How Prison Tattoos Are Made
People are fascinated by prison tattoos. (I include myself in “people.”) This post at Mental Floss tries to spell out their meanings. The Economist’s Wade Zhou has crunched their numbers. And for The Marshall Project, Joseph Darius Jaafari digs into their technologies and economies: how they are made and how they circulate.
In Reddit threads and YouTube videos, former inmates describe the painstaking task of making tattoo machines and colored ink.
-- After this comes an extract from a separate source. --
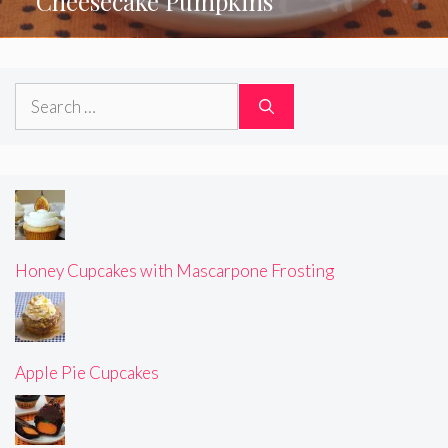
Cheesecake Pumpkins
Search
for:
Honey Cupcakes with Mascarpone Frosting
Apple Pie Cupcakes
Prisoners take apart beard trimmers or CD players to get at the tiny motor, which they can adapt to make the tattoo needle go up and down quickly enough. (Tattoo artists who use beard trimmers can quickly put the shaver back on and trick guards searching for contraband.)
The needle itself is often made from a metal guitar string split in two by holding it over an open flame until it snaps in half, creating a fine point. The springs inside gel pens can also flatten into needles.
One former prisoner who now runs a tattoo shop said he used to make black ink by trapping soot in a milk carton placed over a burning pile of plastic razors or Bible pages. He would mix the leftover ash and soot with a bit of alcohol (for hygienic purposes). To get color, some inmates use liquid India ink that family members buy from arts and crafts stores.
Why Bible pages, I wonder? Is it an availability thing or a ritual thing? Or both?